In his concert trips and expeditions to collect folklore, Gaziz Salikhovich continued to search for new talents for the opera studio (he selected 25 out of 500 people) in the future they became masters (singers, musicians, composers). Among them were singers Banu Valeeva, Khabir Galimov, Gabdrakhman Khabibullin, Zaituna Ilbaeva, Ulyana Kalinina-Syrtlanova, Asma Shaimuratova, Maryam Gabdrakhmanova, Muslima Musina, and composers Zagir Ismagilov and Khusain Akhmetov.

Since 1932 he worked at the Ufa College of Music and at the same time at the Bashkir Research Institute of Language and Literature. He recorded Bashkir folk songs “Ashkadar”, “Buranbai”, “Taftilyau”, “Ural”, an excerpt from the epic legend “Kungyr-buga” and others.

Almukhametov did not limit his repertoire to folk songs, classical romances and arias, but also created his own original things. His ballad "The Evil Wind" is one of the first works in this genre in Bashkir and Tatar music. The song “On Mayakovsky’s death” is peculiar, the lyrics were very popular: “Boats”, “I am writing songs”, “On the shore of Agideli”. He was disturbed by the fact that young people were brought up in the spirit of disrespect for Bashkir folk songs. From the pages of newspapers, he denounces a fascination with light songs that do not have a deep content.
Almukhametov prepared the national repertoire for the future opera house. He ordered new operas by composers S. Gabyashi and A. Klyucharyov. “Secret Marriage” of Cimarosa and “La molinara” by Paisiello were translated from Italian into the Bashkir language. It was a period of rapid industrialization and cultural revolution in the USSR. Almukhametov’s initiatives were supported by the leaders of the Bashkir Autonomous Soviet Socialist Republic (republic), who cared about the development of education and culture of the republic. In Ufa, Almukhametov was twice ill with typhus. His two daughters died in infancy.

Since 1936 he was an artist of the Directorate of Art under the Government of the Bashkir Autonomous Soviet Socialist Republic, and since July of that year he was the leader of a group of brigades. In 1937-1938 there were repressions against many figures of the state, science, culture, etc.

He was arrested on December 12, 1937. At that time he was going to go on tour to Tashkent. In prison, Gaziz Almukhametov sang in front of the bars for all prisoners, sang the bashkir songs "Ural" and "Buranbai". He was in prison for seven months. Shot on July 10, 1938, rehabilitated in 1957.

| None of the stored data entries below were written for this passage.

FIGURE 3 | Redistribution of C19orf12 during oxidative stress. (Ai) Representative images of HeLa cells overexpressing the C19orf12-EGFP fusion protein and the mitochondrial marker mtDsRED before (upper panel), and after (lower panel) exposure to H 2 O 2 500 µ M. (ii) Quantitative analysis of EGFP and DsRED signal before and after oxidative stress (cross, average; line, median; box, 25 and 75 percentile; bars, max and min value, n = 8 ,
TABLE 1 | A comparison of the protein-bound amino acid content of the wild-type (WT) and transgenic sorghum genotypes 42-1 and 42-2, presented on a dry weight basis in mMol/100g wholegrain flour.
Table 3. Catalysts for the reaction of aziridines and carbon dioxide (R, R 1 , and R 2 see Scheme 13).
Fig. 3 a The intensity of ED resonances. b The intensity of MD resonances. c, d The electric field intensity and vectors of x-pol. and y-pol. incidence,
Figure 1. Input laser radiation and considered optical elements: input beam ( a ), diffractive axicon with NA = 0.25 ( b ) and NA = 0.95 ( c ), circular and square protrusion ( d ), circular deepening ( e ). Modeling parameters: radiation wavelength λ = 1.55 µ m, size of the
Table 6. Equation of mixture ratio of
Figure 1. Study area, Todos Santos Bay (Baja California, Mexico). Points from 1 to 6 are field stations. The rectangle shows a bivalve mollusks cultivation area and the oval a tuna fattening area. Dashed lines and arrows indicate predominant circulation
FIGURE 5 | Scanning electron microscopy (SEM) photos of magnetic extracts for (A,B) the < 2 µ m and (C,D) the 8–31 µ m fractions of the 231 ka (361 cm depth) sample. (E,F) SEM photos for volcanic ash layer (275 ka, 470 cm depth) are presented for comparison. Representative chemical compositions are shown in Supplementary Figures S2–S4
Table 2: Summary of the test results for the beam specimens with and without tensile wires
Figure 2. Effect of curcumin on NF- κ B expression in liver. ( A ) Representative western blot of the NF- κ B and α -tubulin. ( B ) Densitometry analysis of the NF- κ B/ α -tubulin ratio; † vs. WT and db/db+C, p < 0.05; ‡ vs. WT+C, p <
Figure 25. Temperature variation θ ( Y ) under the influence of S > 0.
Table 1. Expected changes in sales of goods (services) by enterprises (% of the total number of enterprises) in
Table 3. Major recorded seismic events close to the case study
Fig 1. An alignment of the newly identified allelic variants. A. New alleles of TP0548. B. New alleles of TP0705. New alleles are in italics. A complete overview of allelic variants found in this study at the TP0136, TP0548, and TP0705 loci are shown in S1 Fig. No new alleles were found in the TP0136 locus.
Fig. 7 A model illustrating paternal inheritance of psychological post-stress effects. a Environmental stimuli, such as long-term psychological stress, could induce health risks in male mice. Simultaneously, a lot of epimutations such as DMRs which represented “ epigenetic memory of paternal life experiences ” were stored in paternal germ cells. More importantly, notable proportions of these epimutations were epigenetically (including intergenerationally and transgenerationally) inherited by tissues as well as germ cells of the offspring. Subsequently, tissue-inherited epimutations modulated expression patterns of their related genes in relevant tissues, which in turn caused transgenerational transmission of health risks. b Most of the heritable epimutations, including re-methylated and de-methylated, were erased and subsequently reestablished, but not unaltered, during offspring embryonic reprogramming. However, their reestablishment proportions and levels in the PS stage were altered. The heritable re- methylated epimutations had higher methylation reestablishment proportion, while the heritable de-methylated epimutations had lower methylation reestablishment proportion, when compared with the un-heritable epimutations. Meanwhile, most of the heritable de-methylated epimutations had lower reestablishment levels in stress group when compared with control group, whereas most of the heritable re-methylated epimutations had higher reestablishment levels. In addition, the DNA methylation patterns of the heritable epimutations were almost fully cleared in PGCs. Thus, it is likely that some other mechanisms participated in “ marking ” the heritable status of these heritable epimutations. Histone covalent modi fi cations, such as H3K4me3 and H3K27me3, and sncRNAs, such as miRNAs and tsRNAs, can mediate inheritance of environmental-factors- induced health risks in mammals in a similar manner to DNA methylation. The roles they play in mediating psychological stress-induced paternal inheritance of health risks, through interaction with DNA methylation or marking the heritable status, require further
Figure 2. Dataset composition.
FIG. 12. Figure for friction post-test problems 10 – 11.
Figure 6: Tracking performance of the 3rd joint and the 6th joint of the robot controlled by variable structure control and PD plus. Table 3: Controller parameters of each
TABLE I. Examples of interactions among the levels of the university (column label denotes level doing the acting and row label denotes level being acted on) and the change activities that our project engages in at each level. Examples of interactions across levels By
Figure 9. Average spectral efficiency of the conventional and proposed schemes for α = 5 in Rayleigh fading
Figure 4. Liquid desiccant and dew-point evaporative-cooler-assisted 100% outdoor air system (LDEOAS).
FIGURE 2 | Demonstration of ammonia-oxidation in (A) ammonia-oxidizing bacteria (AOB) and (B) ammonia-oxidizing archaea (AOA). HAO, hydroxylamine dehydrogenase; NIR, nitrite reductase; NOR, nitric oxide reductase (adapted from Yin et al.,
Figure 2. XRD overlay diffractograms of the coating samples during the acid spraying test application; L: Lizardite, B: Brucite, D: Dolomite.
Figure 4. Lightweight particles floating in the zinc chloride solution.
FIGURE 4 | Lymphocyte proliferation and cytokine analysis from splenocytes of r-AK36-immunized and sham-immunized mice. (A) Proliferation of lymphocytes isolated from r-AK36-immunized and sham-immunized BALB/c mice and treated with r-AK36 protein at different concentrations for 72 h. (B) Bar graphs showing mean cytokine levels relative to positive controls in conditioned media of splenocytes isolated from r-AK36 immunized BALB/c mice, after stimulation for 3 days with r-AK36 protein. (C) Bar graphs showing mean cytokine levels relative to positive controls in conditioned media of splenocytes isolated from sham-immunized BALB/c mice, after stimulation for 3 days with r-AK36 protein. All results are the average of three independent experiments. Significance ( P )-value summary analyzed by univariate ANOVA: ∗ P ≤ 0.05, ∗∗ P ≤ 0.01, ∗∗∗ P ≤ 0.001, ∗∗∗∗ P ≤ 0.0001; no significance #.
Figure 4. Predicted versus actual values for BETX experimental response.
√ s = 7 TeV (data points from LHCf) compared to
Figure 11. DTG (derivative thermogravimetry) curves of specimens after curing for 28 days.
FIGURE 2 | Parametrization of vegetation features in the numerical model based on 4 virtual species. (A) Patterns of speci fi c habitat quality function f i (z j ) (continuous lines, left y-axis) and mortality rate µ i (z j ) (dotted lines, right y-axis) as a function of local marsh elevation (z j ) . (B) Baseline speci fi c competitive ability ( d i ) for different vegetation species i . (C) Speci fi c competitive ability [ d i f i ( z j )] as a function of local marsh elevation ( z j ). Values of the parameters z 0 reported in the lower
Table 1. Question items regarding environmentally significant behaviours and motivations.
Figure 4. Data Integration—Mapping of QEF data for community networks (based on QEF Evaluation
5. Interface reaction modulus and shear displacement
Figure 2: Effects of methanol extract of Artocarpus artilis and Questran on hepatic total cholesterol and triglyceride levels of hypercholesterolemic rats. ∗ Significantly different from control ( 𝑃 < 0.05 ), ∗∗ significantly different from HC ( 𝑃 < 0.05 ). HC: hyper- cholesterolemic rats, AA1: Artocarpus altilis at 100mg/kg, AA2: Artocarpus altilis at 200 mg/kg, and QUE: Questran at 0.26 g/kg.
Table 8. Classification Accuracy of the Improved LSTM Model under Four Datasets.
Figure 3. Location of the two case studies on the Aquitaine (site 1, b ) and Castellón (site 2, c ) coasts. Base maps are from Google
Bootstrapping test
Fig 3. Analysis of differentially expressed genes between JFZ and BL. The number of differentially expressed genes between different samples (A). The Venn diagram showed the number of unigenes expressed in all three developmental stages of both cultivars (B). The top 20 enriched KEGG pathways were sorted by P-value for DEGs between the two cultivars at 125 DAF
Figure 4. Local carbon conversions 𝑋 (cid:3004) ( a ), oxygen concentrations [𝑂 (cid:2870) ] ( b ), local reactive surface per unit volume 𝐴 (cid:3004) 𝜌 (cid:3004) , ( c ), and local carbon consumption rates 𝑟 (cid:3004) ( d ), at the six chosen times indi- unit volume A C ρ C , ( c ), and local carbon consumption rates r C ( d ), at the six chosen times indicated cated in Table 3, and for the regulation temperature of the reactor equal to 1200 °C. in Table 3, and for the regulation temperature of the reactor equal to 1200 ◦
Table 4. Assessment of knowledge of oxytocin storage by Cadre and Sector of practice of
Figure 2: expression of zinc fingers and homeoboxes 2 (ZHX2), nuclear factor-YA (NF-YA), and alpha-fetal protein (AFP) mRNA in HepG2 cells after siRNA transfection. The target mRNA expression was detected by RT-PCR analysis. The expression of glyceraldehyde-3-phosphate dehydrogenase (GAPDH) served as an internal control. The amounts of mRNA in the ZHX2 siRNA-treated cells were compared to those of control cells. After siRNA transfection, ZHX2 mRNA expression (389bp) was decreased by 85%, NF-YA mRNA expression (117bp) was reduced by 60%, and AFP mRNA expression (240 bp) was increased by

After the arrest of her parents, Roza Almukhametova lived in the family of the parents of the future composer Nariman Sabitov. But Mastura Fayzullina (Almukhametov’s wife) was soon released from prison due to illness.

Roza Latypova (Almukhametova), the daughter of singer has kept a vinyl record, on one side of which was recorded Nigmat’s aria from the opera Eshce, and on the other, the song Minlebika. It was accidentally discovered on the Tashkent market by the cousin of the singer. On the record, the name of the singer was very carefully destroyed. In 1937-1987, even mentioning the name of the first Bashkir professional singer and composer Gaziz Almukhametov was forbidden.

Älmöxämmädev was a victim of Great Purge. He was arrested on 12 December 1937 and was shot on July 10, 1938.

== Works ==
- Башҡорт сәвит музыкаһы тыуҙырыу өсөн көрәш юлында. — Өфө, 1933.

== Memory ==
- On December 14, 1938, the premiere of Paisello's opera La molinara in the Bashkir State Opera and Ballet Theater (in the Bashkir language) took place (the Theater was opened). This theater is the best monument to Gaziz Almukhametov.
- In 1968, the Republican contest of young singers for the prize named after Gaziz Almukhametov was established (in the BASSR).
- In 1994, his name was given to the Republican Music School of the city of Ufa.
- On the life and work of G. S. Almukhametov in 1994 in the studio of the State Television and Radio Broadcasting Company Bashkortostan the documentary "I Will Return to You" was shot (scenes by E. M. Davydova, dir. F S. Safiullina).
- In 1995, in honor of the 100th anniversary of the People’s Artist of the BASSR, the museum of G. S. Almukhametov was opened in the village of Muraptal.
- There are streets of Gagiz Almukhametov in the village of Nagaevo, the Oktyabrsky district of the city of Ufa and in the village of Muraptal of the Kuyurgazinsky district of Bashkortostan.